Macierzanka Krzysztof, Sau Arunashis, Patlatzoglou Konstantinos, Pastika Libor, Sieliwonczyk Ewa, Gurnani Mehak, Peters Nicholas S, Waks Jonathan W, Kramer Daniel B, Ng Fu Siong
National Heart and Lung Institute, Imperial College London, Hammersmith Campus, Du Cane Road, London W12 0NN, UK.
Department of Cardiology, Hammersmith Hospital, Imperial College Healthcare NHS Trust, Du Cane Road, London W12 0NN, UK.
Eur Heart J Digit Health. 2025 Feb 25;6(3):417-426. doi: 10.1093/ehjdh/ztaf011. eCollection 2025 May.
Many research databases with anonymized patient data contain electrocardiograms (ECGs) from which traditional identifiers have been removed. We evaluated the ability of artificial intelligence (AI) methods to determine the similarity between ECGs and assessed whether they have the potential to be misused to re-identify individuals from anonymized datasets.
We utilized a convolutional Siamese neural network (SNN) architecture, which derives a Euclidean distance similarity metric between two input ECGs. A secondary care dataset of 864 283 ECGs (72 455 subjects) was used. Siamese neural network-electrocardiogram (SNN-ECG) achieves an accuracy of 91.68% when classifying between 2 689 124 same-subject pairs and 2 689 124 different-subject pairs. This performance increases to 93.61% and 95.97% in outpatient and normal ECG subsets. In a simulated 'motivated intruder' test, SNN-ECG can identify individuals from large datasets. In datasets of 100, 1000, 10 000, and 20 000 ECGs, where only one ECG is also from the reference individual, it achieves success rates of 79.2%, 62.6%, 45.0%, and 40.0%, respectively. If this was random, the success would be 1%, 0.1%, 0.01%, and 0.005%, respectively. Additional basic information, like subject sex or age-range, enhances performance further. We also found that, on the subject level, ECG pair similarity is clinically relevant; greater ECG dissimilarity associates with all-cause mortality [hazard ratio, 1.22 (1.21-1.23), < 0.0001] and is additive to an AI-ECG model trained for mortality prediction.
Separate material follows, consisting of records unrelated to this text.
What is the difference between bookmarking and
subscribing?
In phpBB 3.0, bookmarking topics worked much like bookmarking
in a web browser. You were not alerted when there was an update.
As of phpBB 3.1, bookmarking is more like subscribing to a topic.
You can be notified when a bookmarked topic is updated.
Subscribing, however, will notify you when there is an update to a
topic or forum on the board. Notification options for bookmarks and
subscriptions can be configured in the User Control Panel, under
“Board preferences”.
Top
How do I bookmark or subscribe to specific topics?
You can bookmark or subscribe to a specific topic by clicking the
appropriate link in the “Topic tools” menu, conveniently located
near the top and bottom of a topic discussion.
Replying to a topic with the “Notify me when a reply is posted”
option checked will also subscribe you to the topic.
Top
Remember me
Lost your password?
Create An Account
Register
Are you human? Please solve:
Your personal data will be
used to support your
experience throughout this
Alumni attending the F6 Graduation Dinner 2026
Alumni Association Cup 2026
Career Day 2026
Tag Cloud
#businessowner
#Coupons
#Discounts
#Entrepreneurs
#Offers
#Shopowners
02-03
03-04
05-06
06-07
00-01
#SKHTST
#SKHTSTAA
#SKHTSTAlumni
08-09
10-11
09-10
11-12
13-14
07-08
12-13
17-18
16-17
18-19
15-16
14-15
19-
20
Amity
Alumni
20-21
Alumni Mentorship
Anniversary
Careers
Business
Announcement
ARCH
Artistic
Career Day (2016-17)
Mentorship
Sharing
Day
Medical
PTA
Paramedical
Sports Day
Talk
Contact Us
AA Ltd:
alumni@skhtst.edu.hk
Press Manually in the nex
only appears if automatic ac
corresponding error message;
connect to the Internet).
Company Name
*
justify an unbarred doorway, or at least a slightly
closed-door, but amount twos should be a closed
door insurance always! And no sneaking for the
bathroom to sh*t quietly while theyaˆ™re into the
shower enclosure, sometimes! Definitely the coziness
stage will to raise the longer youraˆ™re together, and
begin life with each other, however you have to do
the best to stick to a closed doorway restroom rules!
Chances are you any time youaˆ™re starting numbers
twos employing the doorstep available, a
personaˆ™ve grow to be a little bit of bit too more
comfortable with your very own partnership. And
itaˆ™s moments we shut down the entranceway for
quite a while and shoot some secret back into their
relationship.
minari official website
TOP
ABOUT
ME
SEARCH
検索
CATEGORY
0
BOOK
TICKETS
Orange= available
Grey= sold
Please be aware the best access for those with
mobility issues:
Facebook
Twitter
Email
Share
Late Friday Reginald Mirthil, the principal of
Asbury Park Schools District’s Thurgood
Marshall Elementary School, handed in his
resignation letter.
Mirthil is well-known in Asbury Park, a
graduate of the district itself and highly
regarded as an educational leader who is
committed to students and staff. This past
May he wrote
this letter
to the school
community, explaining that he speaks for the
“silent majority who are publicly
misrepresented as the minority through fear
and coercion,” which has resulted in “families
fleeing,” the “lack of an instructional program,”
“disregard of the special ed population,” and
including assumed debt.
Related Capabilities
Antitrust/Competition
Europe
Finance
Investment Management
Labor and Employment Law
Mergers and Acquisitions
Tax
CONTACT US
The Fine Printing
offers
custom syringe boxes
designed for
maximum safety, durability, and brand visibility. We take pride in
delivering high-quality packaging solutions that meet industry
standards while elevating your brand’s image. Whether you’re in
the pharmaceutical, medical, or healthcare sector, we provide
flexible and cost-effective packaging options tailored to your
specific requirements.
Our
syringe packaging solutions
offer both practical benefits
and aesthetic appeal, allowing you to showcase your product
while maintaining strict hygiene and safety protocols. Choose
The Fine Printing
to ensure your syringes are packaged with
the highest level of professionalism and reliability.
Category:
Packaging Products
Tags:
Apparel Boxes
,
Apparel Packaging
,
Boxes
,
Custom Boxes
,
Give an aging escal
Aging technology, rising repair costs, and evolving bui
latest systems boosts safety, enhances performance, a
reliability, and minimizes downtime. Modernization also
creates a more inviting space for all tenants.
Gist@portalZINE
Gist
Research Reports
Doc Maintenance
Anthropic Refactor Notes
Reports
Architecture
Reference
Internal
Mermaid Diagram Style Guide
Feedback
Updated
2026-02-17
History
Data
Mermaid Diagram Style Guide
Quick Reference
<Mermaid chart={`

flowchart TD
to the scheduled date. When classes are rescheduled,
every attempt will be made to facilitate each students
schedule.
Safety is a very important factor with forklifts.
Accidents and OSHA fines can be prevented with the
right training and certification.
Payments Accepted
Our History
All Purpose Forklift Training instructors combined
Anonymized ECGs retain information that may facilitate subject re-identification, raising privacy and data protection concerns. However, SNN-ECG models also have positive uses and can enhance risk prediction of cardiovascular disease.
许多包含匿名患者数据的研究数据库中都有已去除传统标识符的心电图(ECG)。我们评估了人工智能(AI)方法确定心电图之间相似性的能力,并评估了它们是否有可能被滥用,以便从匿名数据集中重新识别个体。
我们使用了一种卷积连体神经网络(SNN)架构,该架构可得出两个输入心电图之间的欧几里得距离相似性度量。使用了一个包含864283份心电图(72455名受试者)的二级护理数据集。连体神经网络心电图(SNN-ECG)在对2689124对同受试者对和2689124对不同受试者对进行分类时,准确率达到91.68%。在门诊和正常心电图子集中,这一性能分别提高到93.61%和95.97%。在模拟的“有动机的入侵者”测试中,SNN-ECG可以从大型数据集中识别个体。在分别包含100、1000、10000和20000份心电图的数据集中,其中只有一份心电图也来自参考个体,其成功率分别为79.2%、62.6%、45.0%和40.0%。如果是随机的,成功率分别为1%、0.1%、0.01%和0.005%。额外的基本信息,如受试者性别或年龄范围,可进一步提高性能。我们还发现,在个体层面上,心电图对的相似性具有临床相关性;心电图差异越大与全因死亡率相关[风险比,1.22(1.21-1.23),<0.0001],并且是用于死亡率预测的AI-ECG模型的附加因素。
匿名心电图保留了可能有助于个体重新识别的信息,引发了隐私和数据保护方面的担忧。然而,SNN-ECG模型也有积极用途,并且可以增强心血管疾病的风险预测。